Auch Roger Fritz’ letzte Regiearbeit „Frankfurt Kaiserstraße“ von 1981 erzählt von zerbrochenem und beschädigtem Leben, setzt beim bürgerlichen Wohnzimmer an und pendelt dann zwischen Bahnhofsviertel und Bundeswehrkaserne. Susanne, deren Freund Rolf Wehrdienst ableisten muss, flieht vor der provinziellen Enge nach Frankfurt und kommt bei ihrem Onkel Ossi unter, gespielt von Kurt Raab.
Der hat einen Blumenladen und tritt nachts in Dragshows auf. Das Wiener Urgestein Hanno Pöschl spielt derweil Vienna-Jonny, einen handsome devil mit psychotischer Gewaltneigung, Prostitutionsring und politischen Beziehungen.

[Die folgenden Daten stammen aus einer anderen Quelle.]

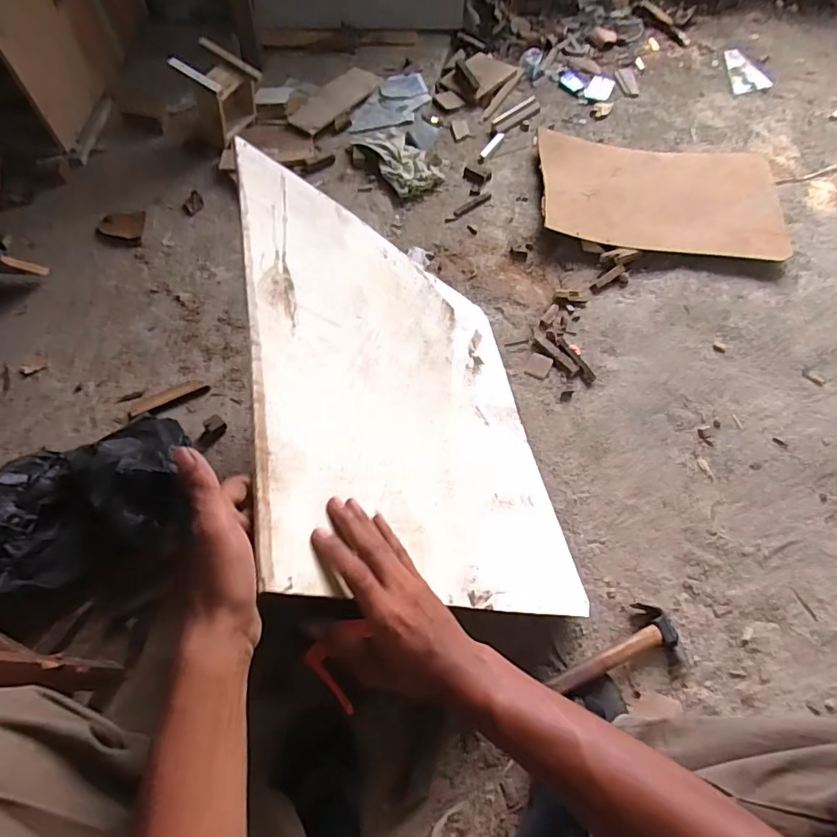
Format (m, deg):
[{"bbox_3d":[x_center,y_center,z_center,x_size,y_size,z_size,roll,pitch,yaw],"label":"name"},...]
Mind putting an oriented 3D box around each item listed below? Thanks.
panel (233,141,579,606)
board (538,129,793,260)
[{"bbox_3d":[0.010,-0.042,0.699,0.014,0.545,0.580,-34,53,29],"label":"panel"},{"bbox_3d":[0.558,-0.529,1.195,0.556,0.057,0.367,7,60,6],"label":"board"}]

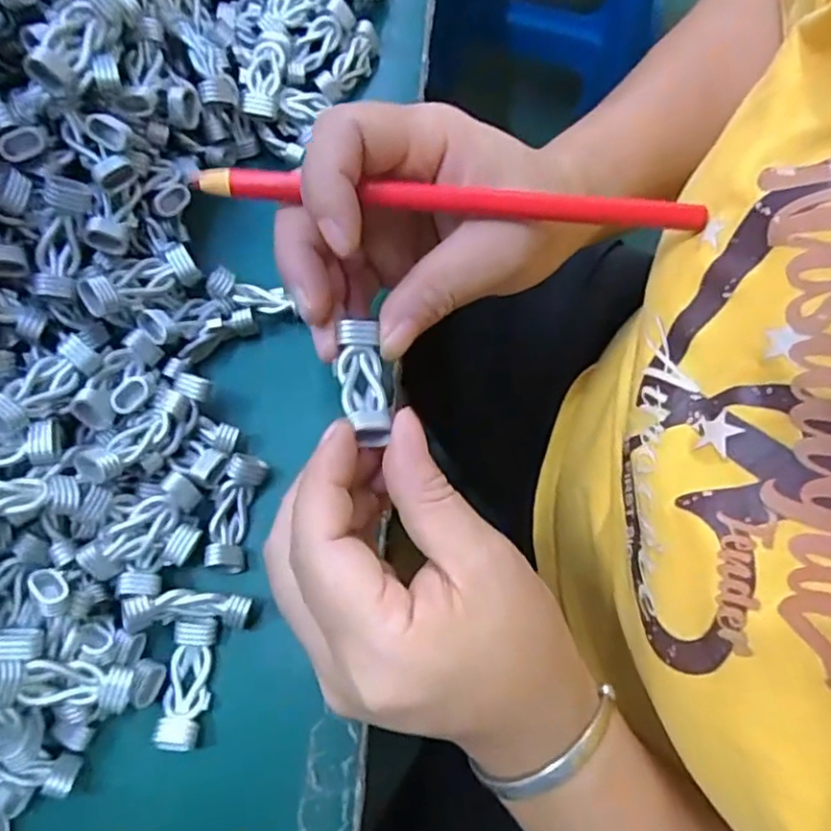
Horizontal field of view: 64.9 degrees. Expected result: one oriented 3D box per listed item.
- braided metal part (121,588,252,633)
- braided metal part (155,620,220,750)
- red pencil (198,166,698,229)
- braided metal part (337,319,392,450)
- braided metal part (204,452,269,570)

Ein leicht sleazy Exploitationreigen
Was folgt, ist ein leicht sleazy Exploitationreigen, in dem Susanne dem schrecklich-schönen Jonny zu verfallen droht; und doch ist der Film mehr als das. Fritz wandert überraschend akribisch eine ganze Reihe an soziologischen Kontexten ab, entlarvt die Doppelmoral des bürgerlichen Mittelstands, erfasst den schwelenden Autoritarismus in Bundeswehrkreisen, filmt junge migrantische Straßenstricher und schenkt dem schwulen Paar von Kurt Raab und Gene Reed, in dieser Zeit nicht selbstverständlich, viel Raum und Sympathie.
Ein Paradox des Kinos, seine Rückkehr fühlt sich in Momenten wie ein Abschied an. Jedes Verschwinden und jeder Bruch des Kinos wird damit aber zu jenen vielgestaltigen Reinkarnationen, die das Kino so liebt. Seine Wirkung im Sinne Walter Benjamins hat es nicht verloren und kann es wohl auch nicht: Nach dem Film verlässt man den Saal, noch halb vom Abenteuer ergriffen und plötzlich ganz gelassen, mit wackligen Knien und einem breiten Grinsen.